Surau have been present in Singapore since colonial times. Surau Al-Firdaus, located in Kampong Lorong Buangkok, the last surviving kampung in the country, remains active and is used daily. A surau is also present within the grounds of the Singapore General Hospital.

With the advance of urbanisation, surau have either been demolished or turned into mosques. The latter category includes Masjid Wak Tanjong, Masjid Kampong Delta, and Masjid Hajjah Rahimabi Kebun Limau. A ruined surau stands at the entrance of the Keramat Bukit Kasita cemetery and is now used as a residence for the volunteer caretaker. However, conversion into a mosque does not always prevent surau from being demolished, as was the case with Masjid Kampong Holland.

===Thailand===
Surau are common in Pattani province of Thailand, due to it being a former Malay kingdom. One such place is Surau Aur, which is built from wood and resembles a small Buddhist temple.

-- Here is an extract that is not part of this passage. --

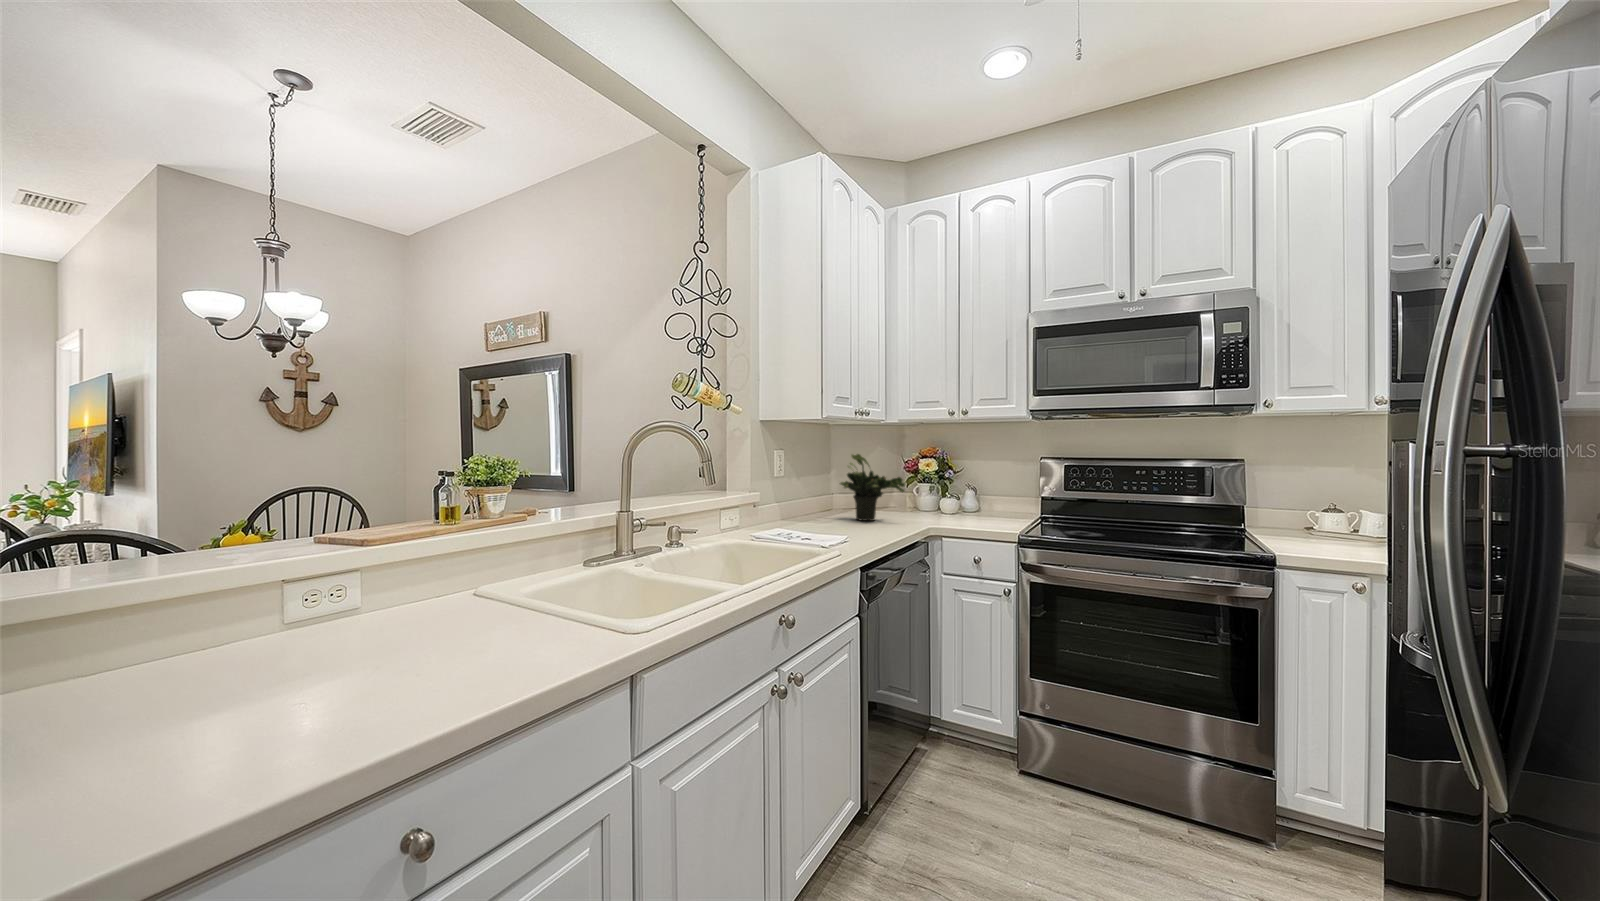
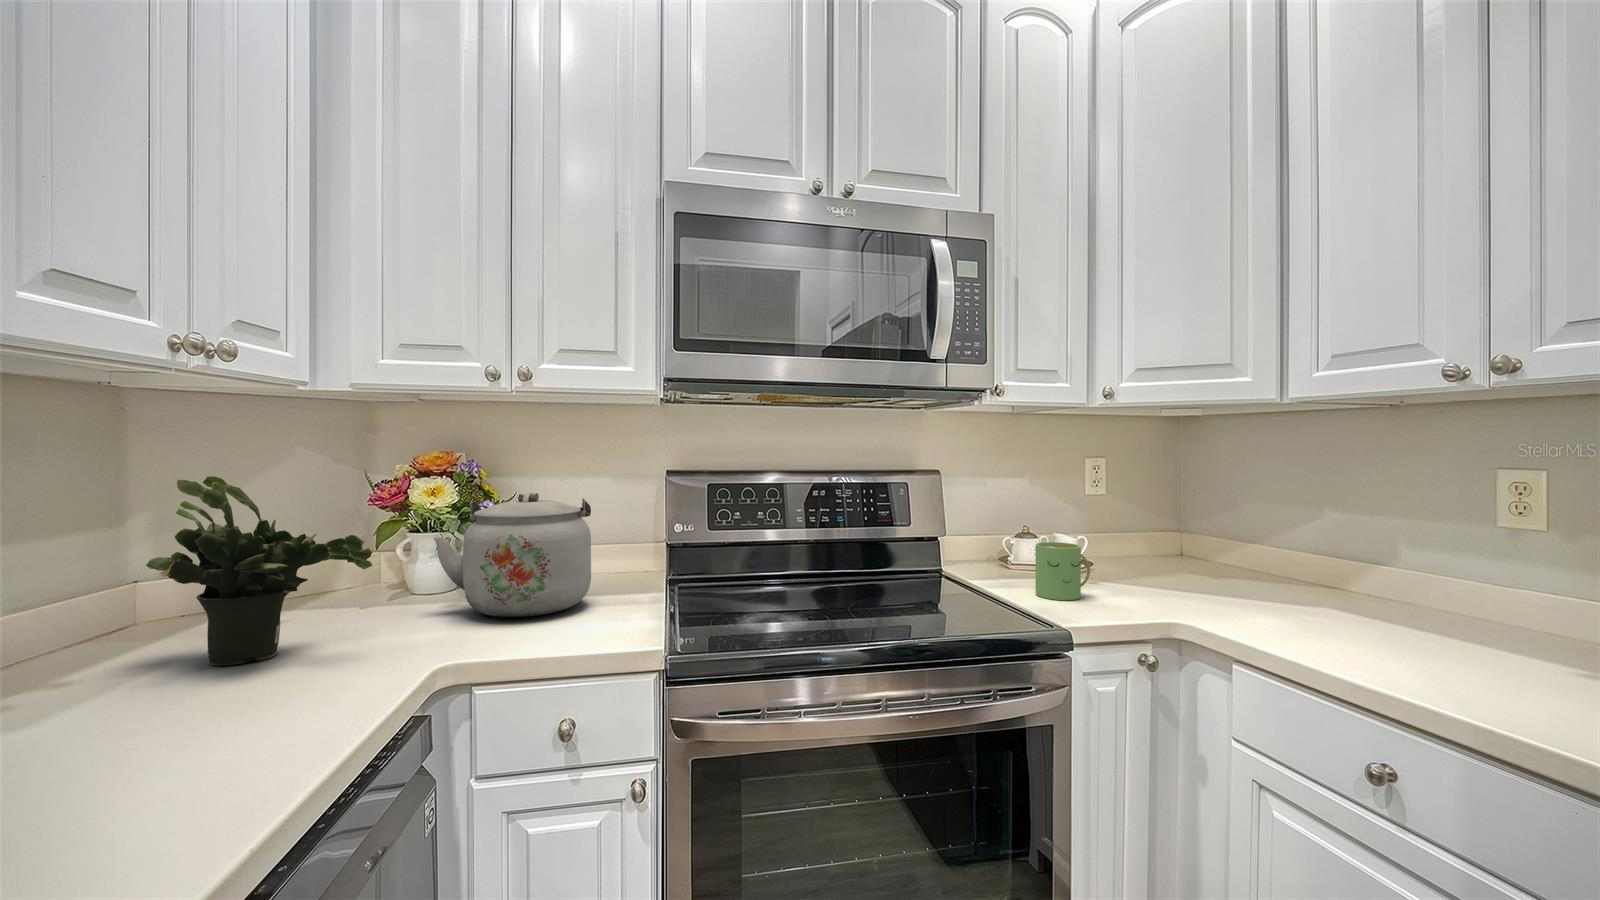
kettle: none [927,465,999,521] -> present [434,492,591,617]
mug: none [1302,509,1353,549] -> present [1036,542,1090,600]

It is considered the oldest existing Islamic institution in Thailand.

==Architectural style==
Typical surau in West Sumatra are built in the Minangkabau style of Rumah Gadang. A common feature is their peaked, multi-tiered pyramidal roof, which are adapted from Buddhist and Hindu temples. The roofs were made of fiber or wood until the 1950s, when zinc was introduced.